Castling in 960

Sort:
Avatar of Echo127

As I understand, when you Castle in Chess960 your king and rook warp to the same locations that they would end at after castling in a standard game of chess.

Is there any particular reason that that methodology was chosen? I ask because it seems strange to me that you would shuffle all of the pieces around to create randomness, but then tie the rules of castling back to the positions of the pieces on a default chessboard. What would you think about a castling variation that is based on the number of squares that the king moves instead? i.e., if the king begins on the left half of the board it castles by moving 1 square to the left OR 2 to the right (with the rook tucking in next to it, of course), and vice versa if the king is on the other half of the board.

This seems to me like a more sensible way to do it than the current rule set handles it. What do you think?

(Edited to add paragraph breaks)

Avatar of MalcolmHorne

Personally I'm happy enough with the current castling rules in Chess960, although I know some players find them odd. I'd certainly consider other options, but haven't yet come across any that might be an improvement.
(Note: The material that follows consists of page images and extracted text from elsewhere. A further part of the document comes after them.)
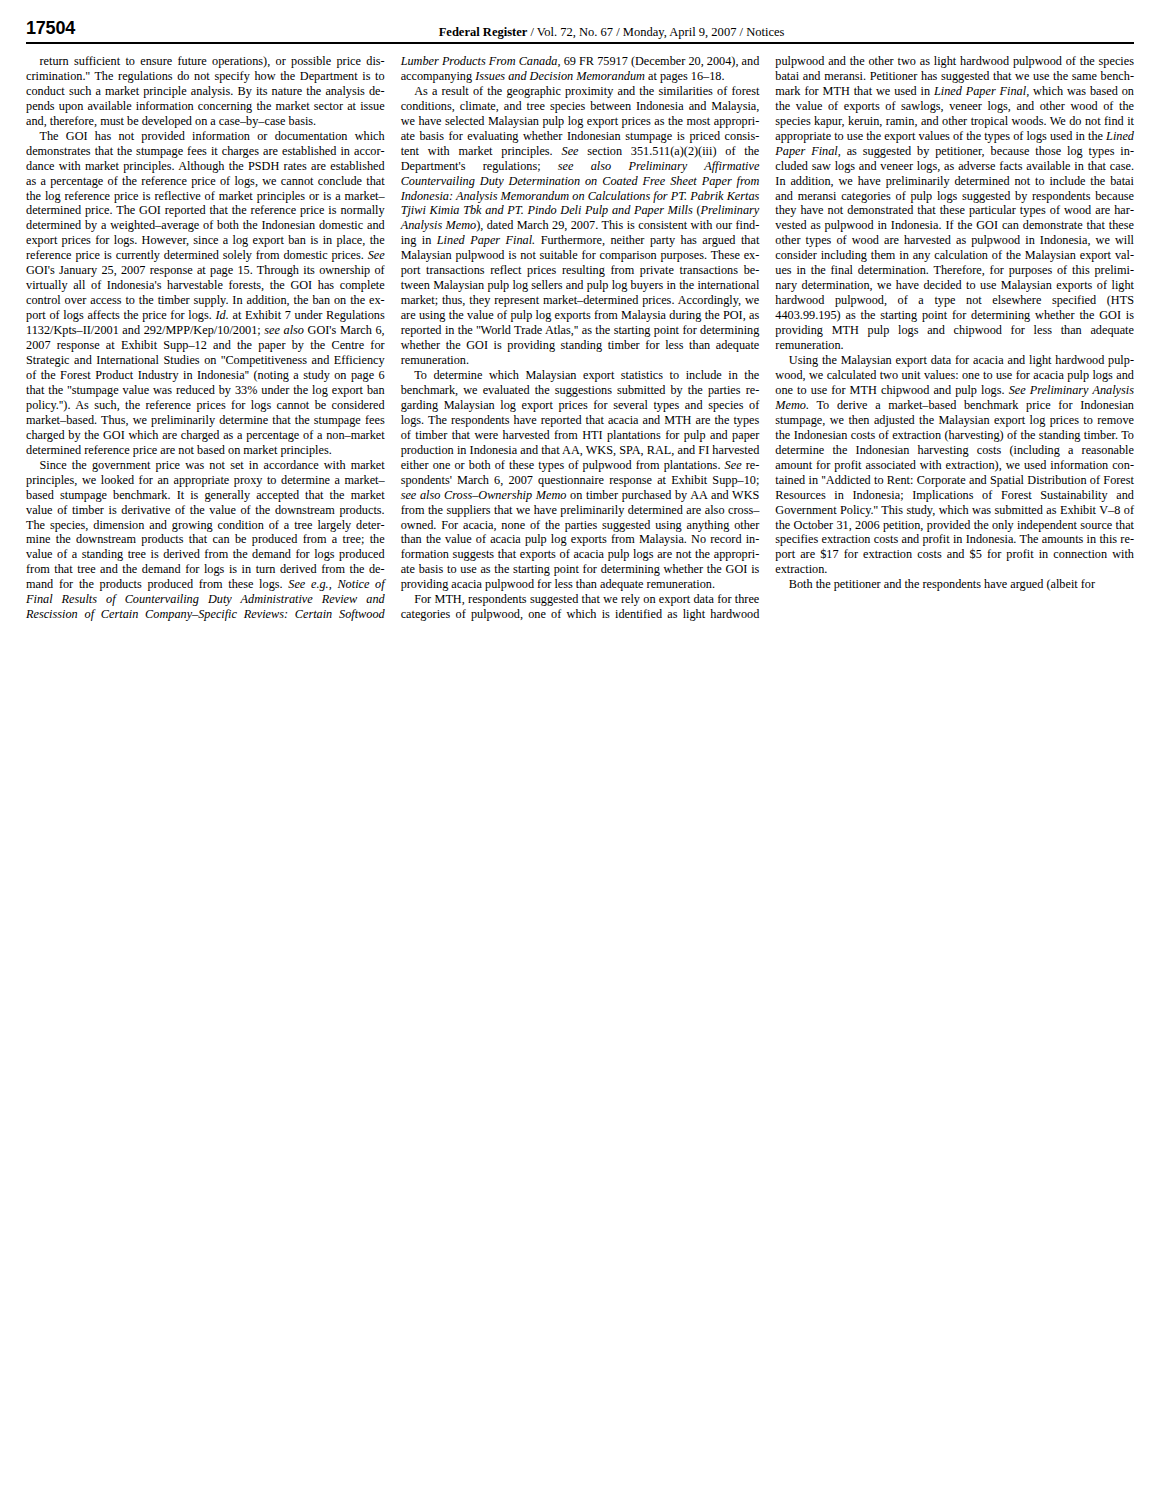17504
Federal Register / Vol. 72, No. 67 / Monday, April 9, 2007 / Notices
return sufficient to ensure future operations), or possible price discrimination.'' The regulations do not specify how the Department is to conduct such a market principle analysis. By its nature the analysis depends upon available information concerning the market sector at issue and, therefore, must be developed on a case–by–case basis.
The GOI has not provided information or documentation which demonstrates that the stumpage fees it charges are established in accordance with market principles. Although the PSDH rates are established as a percentage of the reference price of logs, we cannot conclude that the log reference price is reflective of market principles or is a market–determined price. The GOI reported that the reference price is normally determined by a weighted–average of both the Indonesian domestic and export prices for logs. However, since a log export ban is in place, the reference price is currently determined solely from domestic prices. See GOI's January 25, 2007 response at page 15. Through its ownership of virtually all of Indonesia's harvestable forests, the GOI has complete control over access to the timber supply. In addition, the ban on the export of logs affects the price for logs. Id. at Exhibit 7 under Regulations 1132/Kpts–II/2001 and 292/MPP/Kep/10/2001; see also GOI's March 6, 2007 response at Exhibit Supp–12 and the paper by the Centre for Strategic and International Studies on ''Competitiveness and Efficiency of the Forest Product Industry in Indonesia'' (noting a study on page 6 that the ''stumpage value was reduced by 33% under the log export ban policy.''). As such, the reference prices for logs cannot be considered market–based. Thus, we preliminarily determine that the stumpage fees charged by the GOI which are charged as a percentage of a non–market determined reference price are not based on market principles.
Since the government price was not set in accordance with market principles, we looked for an appropriate proxy to determine a market–based stumpage benchmark. It is generally accepted that the market value of timber is derivative of the value of the downstream products. The species, dimension and growing condition of a tree largely determine the downstream products that can be produced from a tree; the value of a standing tree is derived from the demand for logs produced from that tree and the demand for logs is in turn derived from the demand for the products produced from these logs. See e.g., Notice of Final Results of Countervailing Duty Administrative Review and Rescission of Certain Company–Specific Reviews: Certain Softwood Lumber Products From Canada, 69 FR 75917 (December 20, 2004), and accompanying Issues and Decision Memorandum at pages 16–18.
As a result of the geographic proximity and the similarities of forest conditions, climate, and tree species between Indonesia and Malaysia, we have selected Malaysian pulp log export prices as the most appropriate basis for evaluating whether Indonesian stumpage is priced consistent with market principles. See section 351.511(a)(2)(iii) of the Department's regulations; see also Preliminary Affirmative Countervailing Duty Determination on Coated Free Sheet Paper from Indonesia: Analysis Memorandum on Calculations for PT. Pabrik Kertas Tjiwi Kimia Tbk and PT. Pindo Deli Pulp and Paper Mills (Preliminary Analysis Memo), dated March 29, 2007. This is consistent with our finding in Lined Paper Final. Furthermore, neither party has argued that Malaysian pulpwood is not suitable for comparison purposes. These export transactions reflect prices resulting from private transactions between Malaysian pulp log sellers and pulp log buyers in the international market; thus, they represent market–determined prices. Accordingly, we are using the value of pulp log exports from Malaysia during the POI, as reported in the ''World Trade Atlas,'' as the starting point for determining whether the GOI is providing standing timber for less than adequate remuneration.
To determine which Malaysian export statistics to include in the benchmark, we evaluated the suggestions submitted by the parties regarding Malaysian log export prices for several types and species of logs. The respondents have reported that acacia and MTH are the types of timber that were harvested from HTI plantations for pulp and paper production in Indonesia and that AA, WKS, SPA, RAL, and FI harvested either one or both of these types of pulpwood from plantations. See respondents' March 6, 2007 questionnaire response at Exhibit Supp–10; see also Cross–Ownership Memo on timber purchased by AA and WKS from the suppliers that we have preliminarily determined are also cross–owned. For acacia, none of the parties suggested using anything other than the value of acacia pulp log exports from Malaysia. No record information suggests that exports of acacia pulp logs are not the appropriate basis to use as the starting point for determining whether the GOI is providing acacia pulpwood for less than adequate remuneration.
For MTH, respondents suggested that we rely on export data for three categories of pulpwood, one of which is identified as light hardwood pulpwood and the other two as light hardwood pulpwood of the species batai and meransi. Petitioner has suggested that we use the same benchmark for MTH that we used in Lined Paper Final, which was based on the value of exports of sawlogs, veneer logs, and other wood of the species kapur, keruin, ramin, and other tropical woods. We do not find it appropriate to use the export values of the types of logs used in the Lined Paper Final, as suggested by petitioner, because those log types included saw logs and veneer logs, as adverse facts available in that case. In addition, we have preliminarily determined not to include the batai and meransi categories of pulp logs suggested by respondents because they have not demonstrated that these particular types of wood are harvested as pulpwood in Indonesia. If the GOI can demonstrate that these other types of wood are harvested as pulpwood in Indonesia, we will consider including them in any calculation of the Malaysian export values in the final determination. Therefore, for purposes of this preliminary determination, we have decided to use Malaysian exports of light hardwood pulpwood, of a type not elsewhere specified (HTS 4403.99.195) as the starting point for determining whether the GOI is providing MTH pulp logs and chipwood for less than adequate remuneration.
Using the Malaysian export data for acacia and light hardwood pulpwood, we calculated two unit values: one to use for acacia pulp logs and one to use for MTH chipwood and pulp logs. See Preliminary Analysis Memo. To derive a market–based benchmark price for Indonesian stumpage, we then adjusted the Malaysian export log prices to remove the Indonesian costs of extraction (harvesting) of the standing timber. To determine the Indonesian harvesting costs (including a reasonable amount for profit associated with extraction), we used information contained in ''Addicted to Rent: Corporate and Spatial Distribution of Forest Resources in Indonesia; Implications of Forest Sustainability and Government Policy.'' This study, which was submitted as Exhibit V–8 of the October 31, 2006 petition, provided the only independent source that specifies extraction costs and profit in Indonesia. The amounts in this report are $17 for extraction costs and $5 for profit in connection with extraction.
Both the petitioner and the respondents have argued (albeit for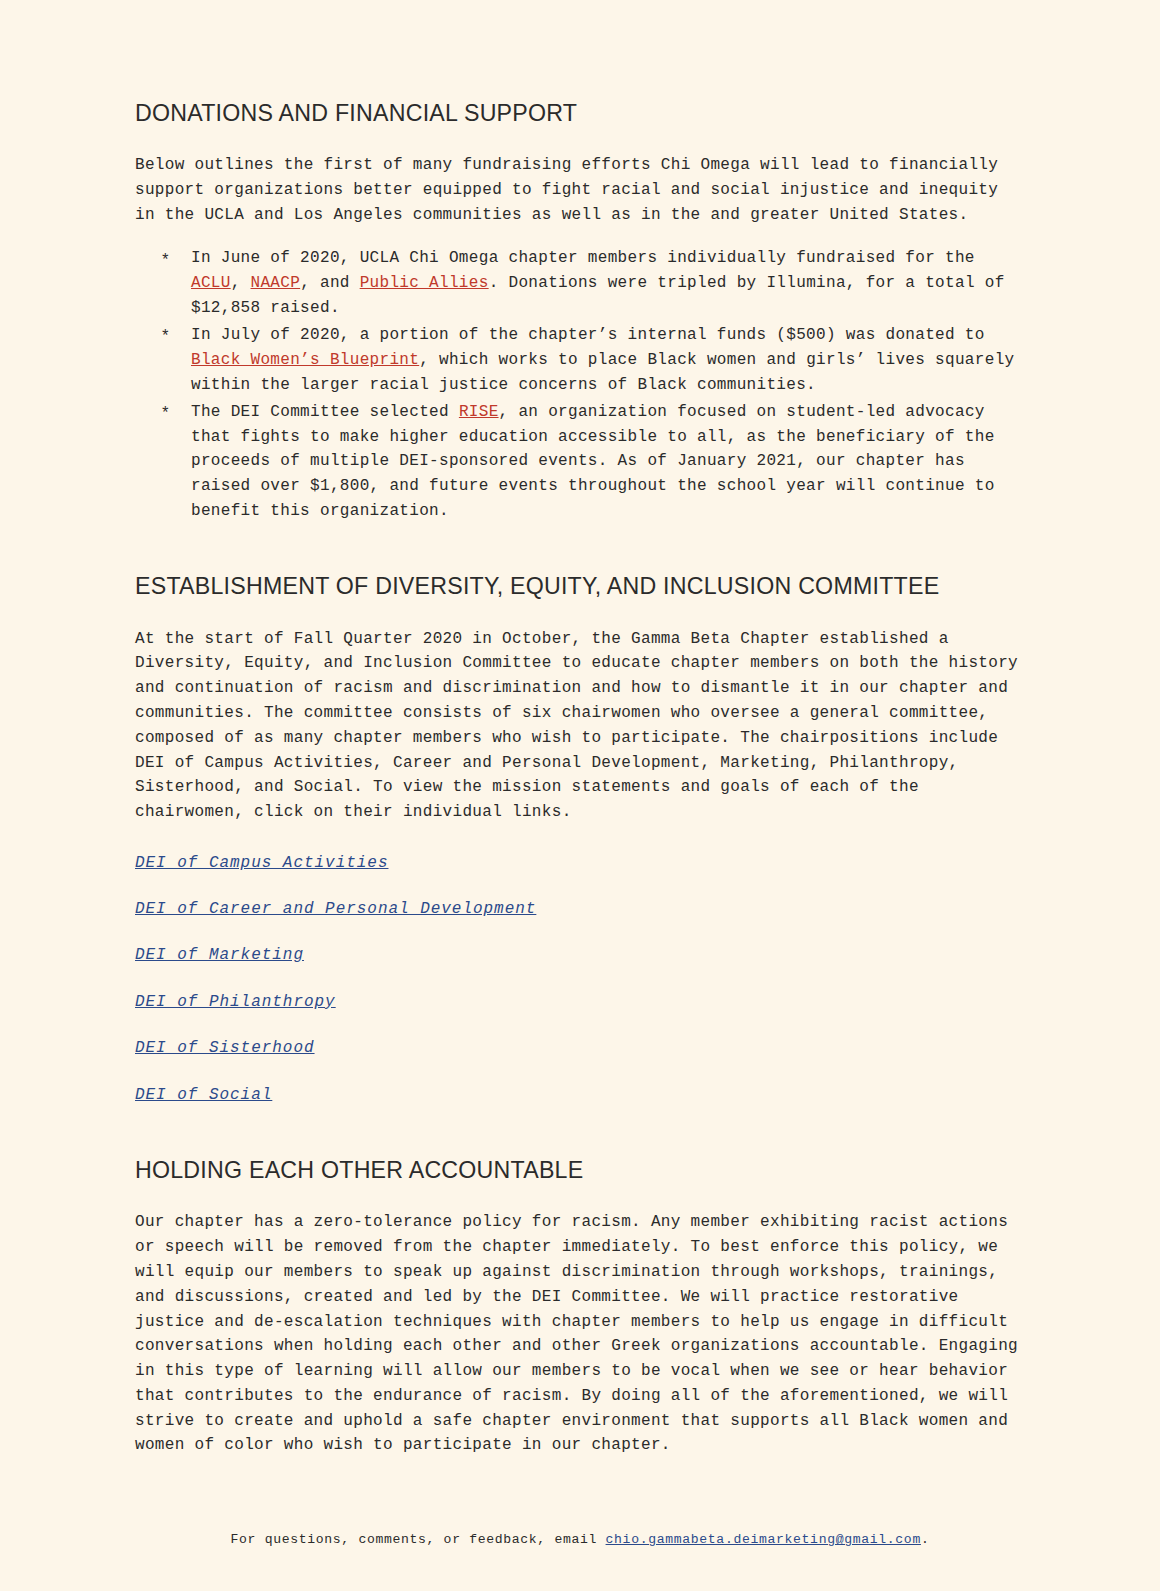Donations and Financial Support
Below outlines the first of many fundraising efforts Chi Omega will lead to financially support organizations better equipped to fight racial and social injustice and inequity in the UCLA and Los Angeles communities as well as in the and greater United States.
In June of 2020, UCLA Chi Omega chapter members individually fundraised for the ACLU, NAACP, and Public Allies. Donations were tripled by Illumina, for a total of $12,858 raised.
In July of 2020, a portion of the chapter’s internal funds ($500) was donated to Black Women’s Blueprint, which works to place Black women and girls’ lives squarely within the larger racial justice concerns of Black communities.
The DEI Committee selected RISE, an organization focused on student-led advocacy that fights to make higher education accessible to all, as the beneficiary of the proceeds of multiple DEI-sponsored events. As of January 2021, our chapter has raised over $1,800, and future events throughout the school year will continue to benefit this organization.
Establishment of Diversity, Equity, and Inclusion Committee
At the start of Fall Quarter 2020 in October, the Gamma Beta Chapter established a Diversity, Equity, and Inclusion Committee to educate chapter members on both the history and continuation of racism and discrimination and how to dismantle it in our chapter and communities. The committee consists of six chairwomen who oversee a general committee, composed of as many chapter members who wish to participate. The chairpositions include DEI of Campus Activities, Career and Personal Development, Marketing, Philanthropy, Sisterhood, and Social. To view the mission statements and goals of each of the chairwomen, click on their individual links.
DEI of Campus Activities
DEI of Career and Personal Development
DEI of Marketing
DEI of Philanthropy
DEI of Sisterhood
DEI of Social
Holding Each Other Accountable
Our chapter has a zero-tolerance policy for racism. Any member exhibiting racist actions or speech will be removed from the chapter immediately. To best enforce this policy, we will equip our members to speak up against discrimination through workshops, trainings, and discussions, created and led by the DEI Committee. We will practice restorative justice and de-escalation techniques with chapter members to help us engage in difficult conversations when holding each other and other Greek organizations accountable. Engaging in this type of learning will allow our members to be vocal when we see or hear behavior that contributes to the endurance of racism. By doing all of the aforementioned, we will strive to create and uphold a safe chapter environment that supports all Black women and women of color who wish to participate in our chapter.
For questions, comments, or feedback, email chio.gammabeta.deimarketing@gmail.com.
Your suggestion is interesting, but it seems to me that a major disadvantage would be that if the king starts on any of the b/c/f/g files you're more or less restricted to castling on one side of the board only (since moving the king two squares into the centre wouldn't usually be desirable).

Avatar of Echo127

That same thought (regarding the king getting stuck on one side of the board) did cross my mind, but I just viewed it as an interesting quirk. Although I suppose getting stuck in that scenario ~4 times out of 6 might get old pretty quick.

 

The other option I considered when thinking about this was to just directly swap the king and the rook when castling. This would result in a lot of lopsided and/or absurd scenarios, though. Like the king traveling all the way from the b file to the h file, hypothetically.

Avatar of MalcolmHorne

Maybe look at it like this - where would you ideally want king and rook to end up after castling? Wherever the king starts, shifting it to the c or g file looks like the best option to me (and it's nice to have a little variety rather than the symmetry of b/g or c/f). That's probably what Bobby Fischer concluded too, hence the close connection to traditional chess. You could perhaps add extra castling options, and allow the king to go to any of the b/c/f/g files - what do you think of that?

Avatar of jim5489

I have moved my king all the way from the right side of the board to the c file by castling.  It can come as a shock to an opponent who is concentrating the attack on one side of the board to see the king basically teleport to the other side.  That's why the golden rule in standard chess to castle before the 10th move doesn't necessarily apply in 960.

Of course, the first time I played 960 I wasn't aware of the ability to castle, and I paid the price, big time.